Article
Author(s):
Moderate-to-severe asthmatics typically hover around 5% sputum eosophinal, with non-asthmatics under 1%. After the study, the average participant in the fevipiprant group saw a reduction from 5.4% to about 1.1%.
Describing the treatment as a potential “game changer,” researchers from the University of Leicester have brought back the first positive results from testing of a new asthma pill.
Funded by the National Institute for Health Research, the EU’s AirPROM program, and Novartis (the drug’s maker) the study was small, with 30 participants on the treatment (fevipiprant) and 31 on placebo. Following a 2 week single-blind placebo period for all 61 people, they were randomized and assigned, and after 12 weeks of double-blind administration, all were given a 6 week placebo “washout.”
A total of 7 patients left the program early, 3 from the fevipiprant group and 4 from the placebo, leaving a final study total of 54 patients. The study’s primary metric was sputum eosinophil count, a measurement of the white blood cells related to asthmatic inflammation. Moderate-to-severe asthmatics typically hover around 5%, with non-asthmatics under 1%. After the study, the average participant in the fevipiprant group saw a reduction in sputum eosophinal from 5.4% to about 1.1%.
Despite the study’s double-blind nature, at least one patient determined right away that she was not in the placebo group.

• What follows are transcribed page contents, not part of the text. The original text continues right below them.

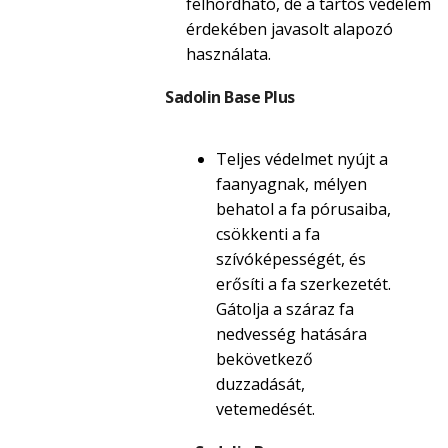
felhordható, de a tartós védelem
érdekében javasolt alapozó
használata.
Sadolin Base Plus
Teljes védelmet nyújt a
faanyagnak, mélyen
behatol a fa pórusaiba,
csökkenti a fa
szívóképességét, és
erősíti a fa szerkezetét.
Gátolja a száraz fa
nedvesség hatására
bekövetkező
duzzadását,
vetemedését.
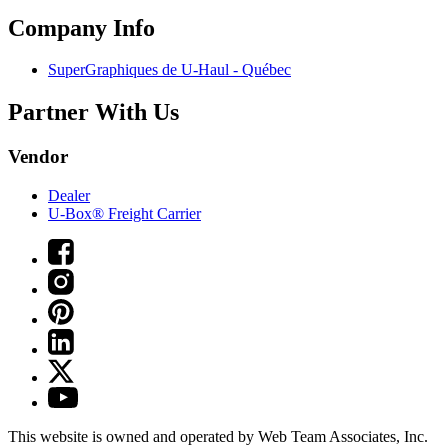
Company Info
SuperGraphiques de
U-Haul
- Québec
Partner With Us
Vendor
Dealer
U-Box® Freight Carrier
This website is owned and operated by Web Team Associates, Inc.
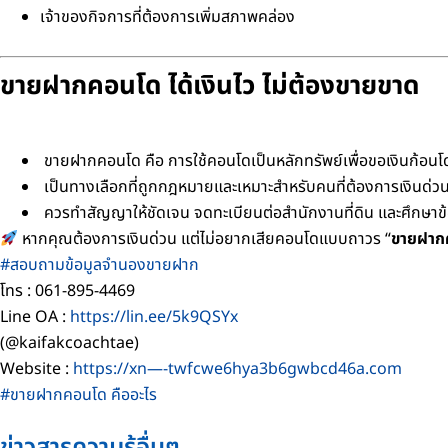
เจ้าของกิจการที่ต้องการเพิ่มสภาพคล่อง
ขายฝากคอนโด ได้เงินไว ไม่ต้องขายขาด
ขายฝากคอนโด คือ การใช้คอนโดเป็นหลักทรัพย์เพื่อขอเงินก้อนโ
เป็นทางเลือกที่ถูกกฎหมายและเหมาะสำหรับคนที่ต้องการเงินด่ว
ควรทำสัญญาให้ชัดเจน จดทะเบียนต่อสำนักงานที่ดิน และศึกษ
หากคุณต้องการเงินด่วน แต่ไม่อยากเสียคอนโดแบบถาวร “
ขายฝาก
#สอบถามข้อมูลจำนองขายฝาก
โทร : 061-895-4469
Line OA :
https://lin.ee/5k9QSYx
(@kaifakcoachtae)
Website :
https://xn—-twfcwe6hya3b6gwbcd46a.com
#ขายฝากคอนโด คืออะไร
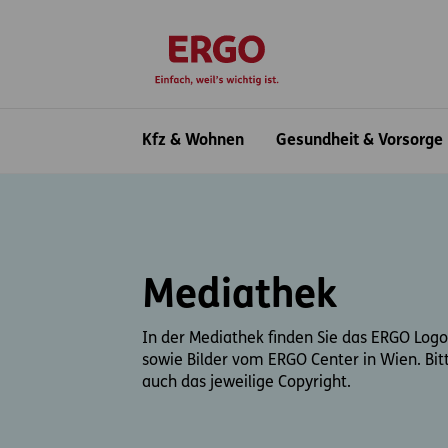
Inhaltsbereich (Access Key: 0)
Hauptnavigation (Access Key: 1)
Top-Navigation (Access Key: 2)
Inhaltsübersicht (Access Key: 3)
Footer-Links (Access Key: 4)
zur Startseite
Hauptnavigation
Kfz & Wohnen
Gesundheit & Vorsorge
Mediathek
In der Mediathek finden Sie das ERGO Lo
sowie Bilder vom ERGO Center in Wien. Bit
auch das jeweilige Copyright.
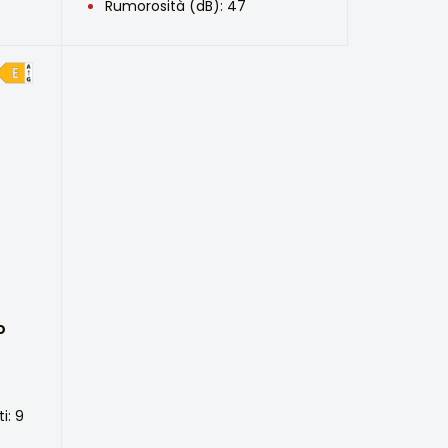
Rumorosità (dB): 47
o
i: 9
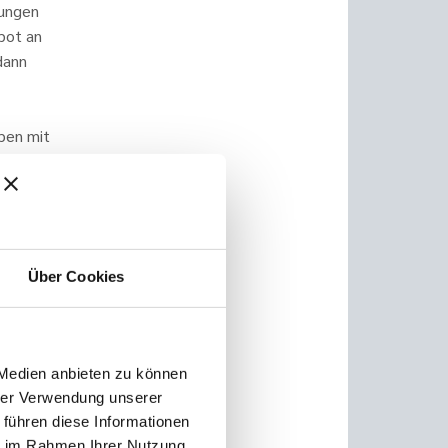
rungen
bot an
dann
ppen mit
nd neue
Über Cookies
ng in
etenz
 Medien anbieten zu können
hrer Verwendung unserer
 führen diese Informationen
ie im Rahmen Ihrer Nutzung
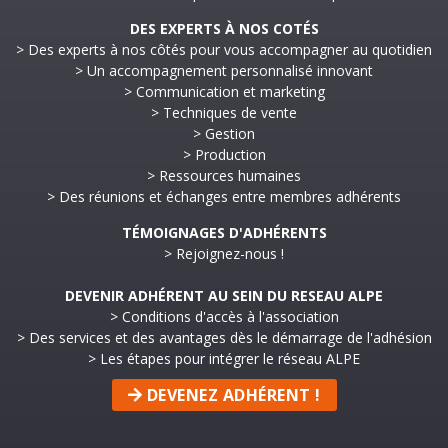
DES EXPERTS À NOS COTÉS
> Des experts à nos côtés pour vous accompagner au quotidien
> Un accompagnement personnalisé innovant
> Communication et marketing
> Techniques de vente
> Gestion
> Production
> Ressources humaines
> Des réunions et échanges entre membres adhérents
TÉMOIGNAGES D'ADHÉRENTS
> Rejoignez-nous !
DEVENIR ADHÉRENT AU SEIN DU RESEAU ALPE
> Conditions d'accès à l'association
> Des services et des avantages dès le démarrage de l'adhésion
> Les étapes pour intégrer le réseau ALPE
DEVENEZ ADHÉRENT !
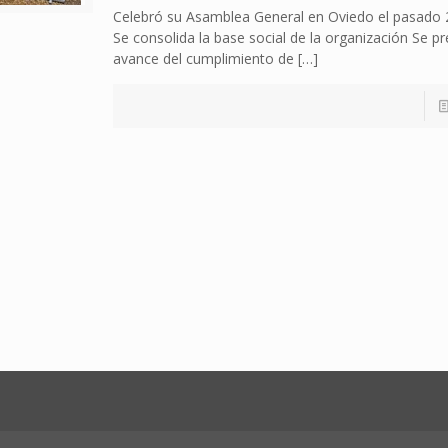
Celebró su Asamblea General en Oviedo el pasado 2
Se consolida la base social de la organización Se p
avance del cumplimiento de
[…]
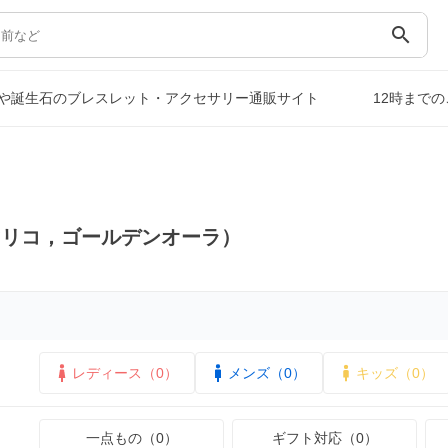
search
や誕生石のブレスレット・アクセサリー通販サイト
12時まで
マリコ，ゴールデンオーラ）
レディース（0）
メンズ（0）
キッズ（0）
一点もの（0）
ギフト対応（0）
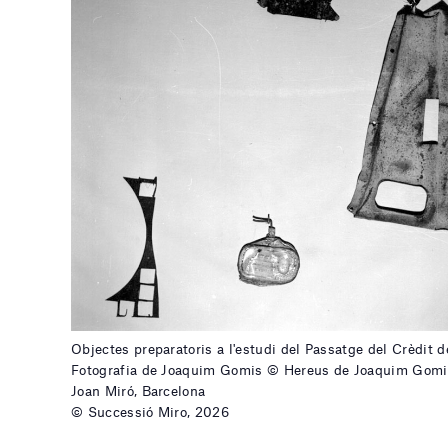
Objectes preparatoris a l'estudi del Passatge del Crèdit 
Fotografia de Joaquim Gomis © Hereus de Joaquim Gomi
Joan Miró, Barcelona
© Successió Miro, 2026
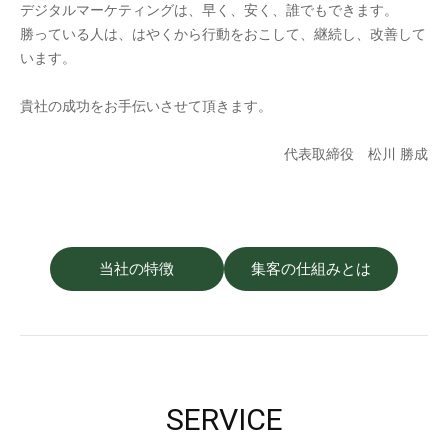
デジタルマーケティングは、早く、安く、誰でもできます。
勝っている人は、はやくから行動をおこして、継続し、改善して
います。
貴社の成功をお手伝いさせて頂きます。
代表取締役 松川 勝成
当社の特徴
集客の仕組みとは
SERVICE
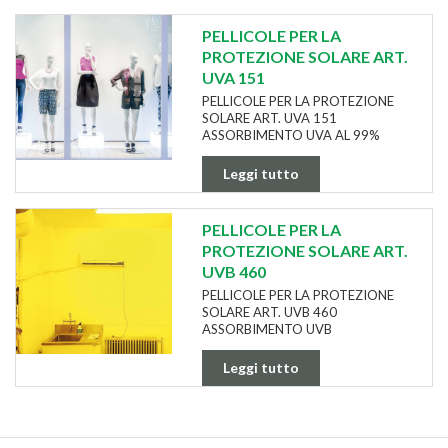
PELLICOLE PER LA
PROTEZIONE SOLARE ART.
UVA 151
PELLICOLE PER LA PROTEZIONE
SOLARE ART. UVA 151
ASSORBIMENTO UVA AL 99%
Leggi tutto
PELLICOLE PER LA
PROTEZIONE SOLARE ART.
UVB 460
PELLICOLE PER LA PROTEZIONE
SOLARE ART. UVB 460
ASSORBIMENTO UVB
Leggi tutto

Quoted in an accompanying press release, a 54 year old Englishwoman named Gaye Stokes said “I felt like a completely different person. I had more get up and go, I was less wheezy and for the first time in years I felt really, really well.”

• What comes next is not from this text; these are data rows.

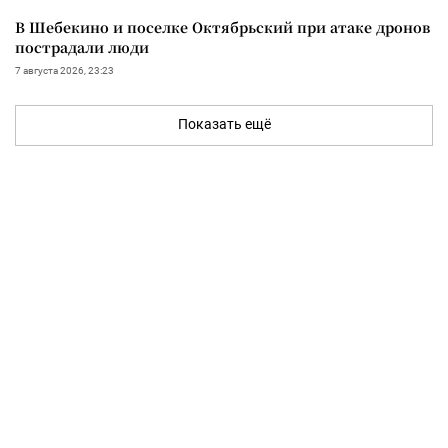
В Шебекино и поселке Октябрьский при атаке дронов
пострадали люди
7 августа 2026, 23:23
Показать ещё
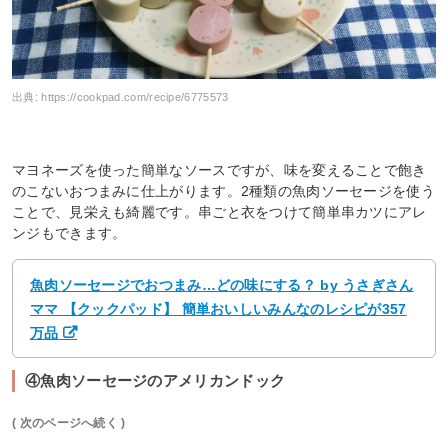
出典:
https://cookpad.com/recipe/6775573
マヨネーズを使った簡単なソースですが、味を変えることで飽き
のこないおつまみに仕上がります。2種類の魚肉ソーセージを使う
ことで、見栄えも綺麗です。串ごと衣をつけて簡単串カツにアレ
ンジもできます。
魚肉ソーセージでおつまみ…どの味にする？ by うさぎさん
ママ 【クックパッド】 簡単おいしいみんなのレシピが357
万品
④魚肉ソーセージのアメリカンドック
( 次のページへ続く )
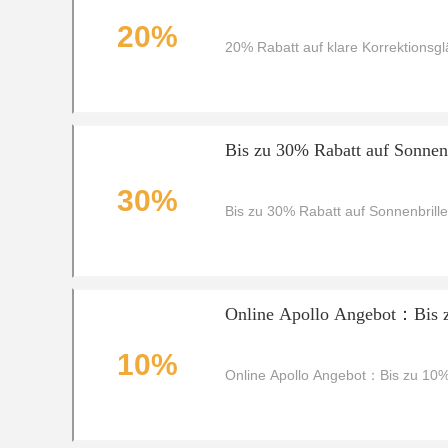
20%
20% Rabatt auf klare Korrektionsgl
Bis zu 30% Rabatt auf Sonnen
30%
Bis zu 30% Rabatt auf Sonnenbrill
Online Apollo Angebot：Bis z
10%
Online Apollo Angebot：Bis zu 10% 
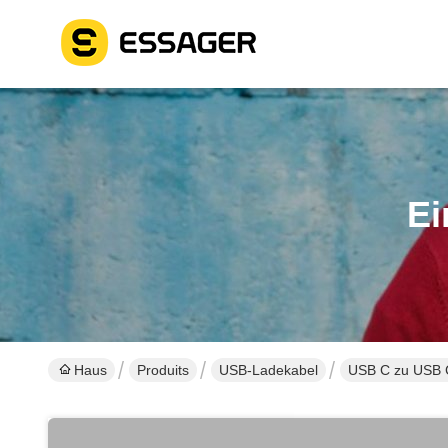
Ei
Haus
Produits
USB-Ladekabel
USB C zu USB 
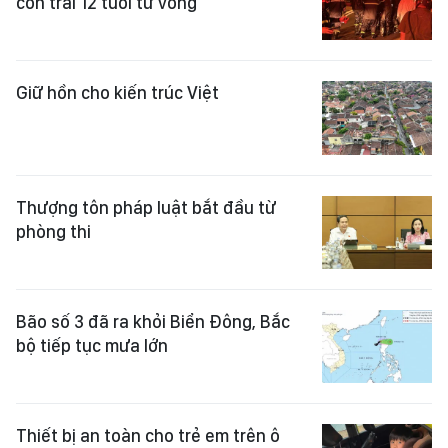
con trai 12 tuổi tử vong
Giữ hồn cho kiến trúc Việt
Thượng tôn pháp luật bắt đầu từ
phòng thi
Bão số 3 đã ra khỏi Biển Đông, Bắc
bộ tiếp tục mưa lớn
Thiết bị an toàn cho trẻ em trên ô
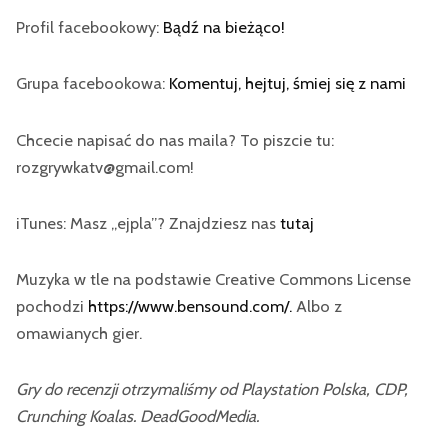
Profil facebookowy:
Bądź na bieżąco!
Grupa facebookowa:
Komentuj, hejtuj, śmiej się z nami
Chcecie napisać do nas maila? To piszcie tu:
rozgrywkatv@gmail.com!
iTunes: Masz „ejpla”? Znajdziesz nas
tutaj
Muzyka w tle na podstawie Creative Commons License
pochodzi
https://www.bensound.com/.
Albo z
omawianych gier.
Gry do recenzji otrzymaliśmy od Playstation Polska, CDP,
Crunching Koalas. DeadGoodMedia.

No adverse events or, obviously, deaths were reported in the course of the study, and its positive outcome has spurred a great amount of optimism: “I can't wait for it to be available because I really think it could make a huge difference to me," Stokes also said.
AirPROM stands for “Airway Disease Predicting Outcomes through Patient Specific Computational Modelling,” a 5-year program that ran from 2011 to 2015, coordinated by the University of Leicester and funded, in part, by the European Union. The recent study was published in The Lancet Respiratory Medicine on August 5th.